## [Exercícios propostos]
1/ Liste as medidas que, segundo o trecho sobre o impeachment de ministros do STF, a decisão liminar do ministro Gilmar Mendes adotou.
2/ Segundo o trecho sobre o impeachment de ministros do STF, em que artigo da Constituição Federal está estabelecido hoje o princípio de que "o poder deve frear o poder"?

## [Trecho do texto]

☆ ☆ ☆ ☆ ☆

Nos últimos anos, o Brasil tem assistido a um fenômeno político inquietante. Enquanto decisões de profunda relevância institucional são tomadas nos bastidores, a opinião pública é conduzida a concentrar sua atenção em eventos espetaculares, emotivos e de massa. A recente decisão liminar do ministro Gilmar Mendes, que concentrou na Procuradoria-Geral da República a legitimidade exclusiva para oferecer denúncia de impeachment contra ministros do STF, elevou o quórum de admissibilidade no Senado para dois terços e suspendeu dispositivos centrais da Lei 1.079/1950, é exemplo do que se afirma.
Desde “O Espírito das Leis”, Montesquieu advertia que a preservação da liberdade política depende de um equilíbrio dinâmico entre os Poderes, de modo que cada um possa conter os excessos do outro. Esse sistema de freios e contrapesos exige não apenas arranjos institucionais formais, mas também vigilância pública, transparência e circulação aberta do debate. Quando um Poder concentra competências ou altera unilateralmente o funcionamento dos mecanismos de controle, rompe-se o princípio clássico segundo o qual “o poder deve frear o poder”, estabelecido hoje no artigo 2º da Constituição Federal.

☆ ☆ ☆ ☆ ☆

## [Linhas extraídas]

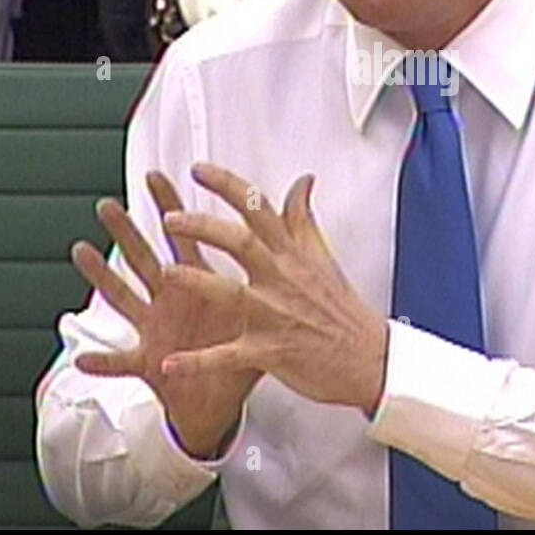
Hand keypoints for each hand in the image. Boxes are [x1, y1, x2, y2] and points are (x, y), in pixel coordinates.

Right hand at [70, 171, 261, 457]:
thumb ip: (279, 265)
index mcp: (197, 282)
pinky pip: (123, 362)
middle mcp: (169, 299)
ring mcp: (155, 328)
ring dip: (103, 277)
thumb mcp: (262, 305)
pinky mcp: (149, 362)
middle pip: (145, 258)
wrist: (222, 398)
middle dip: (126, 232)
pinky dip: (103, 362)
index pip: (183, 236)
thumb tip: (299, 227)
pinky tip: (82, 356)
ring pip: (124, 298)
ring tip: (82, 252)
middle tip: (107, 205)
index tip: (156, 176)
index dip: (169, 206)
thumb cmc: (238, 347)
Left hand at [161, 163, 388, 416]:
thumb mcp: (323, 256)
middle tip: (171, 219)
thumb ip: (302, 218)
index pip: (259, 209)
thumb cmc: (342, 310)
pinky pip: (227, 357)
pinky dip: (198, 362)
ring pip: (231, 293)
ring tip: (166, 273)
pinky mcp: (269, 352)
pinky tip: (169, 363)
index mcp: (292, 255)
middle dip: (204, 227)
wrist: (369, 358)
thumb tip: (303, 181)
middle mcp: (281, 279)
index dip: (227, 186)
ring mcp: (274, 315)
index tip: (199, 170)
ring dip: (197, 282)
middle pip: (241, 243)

☆ ☆ ☆ ☆ ☆

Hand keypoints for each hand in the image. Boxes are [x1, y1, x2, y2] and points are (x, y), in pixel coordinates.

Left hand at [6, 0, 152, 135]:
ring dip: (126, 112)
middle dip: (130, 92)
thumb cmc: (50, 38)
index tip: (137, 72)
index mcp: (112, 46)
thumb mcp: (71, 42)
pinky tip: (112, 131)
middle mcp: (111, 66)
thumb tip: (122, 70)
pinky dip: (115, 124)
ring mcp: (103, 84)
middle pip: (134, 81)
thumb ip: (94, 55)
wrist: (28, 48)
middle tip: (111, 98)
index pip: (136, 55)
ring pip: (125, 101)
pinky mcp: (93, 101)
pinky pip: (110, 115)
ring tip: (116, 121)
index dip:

☆ ☆ ☆ ☆ ☆

## [Gabarito]
1/
- Concentrou na Procuradoria-Geral da República a legitimidade exclusiva para oferecer denúncia de impeachment contra ministros do STF.
- Elevou o quórum de admissibilidade no Senado para dois terços.
- Suspendeu dispositivos centrais da Lei 1.079/1950.

2/ No artigo 2º da Constituição Federal.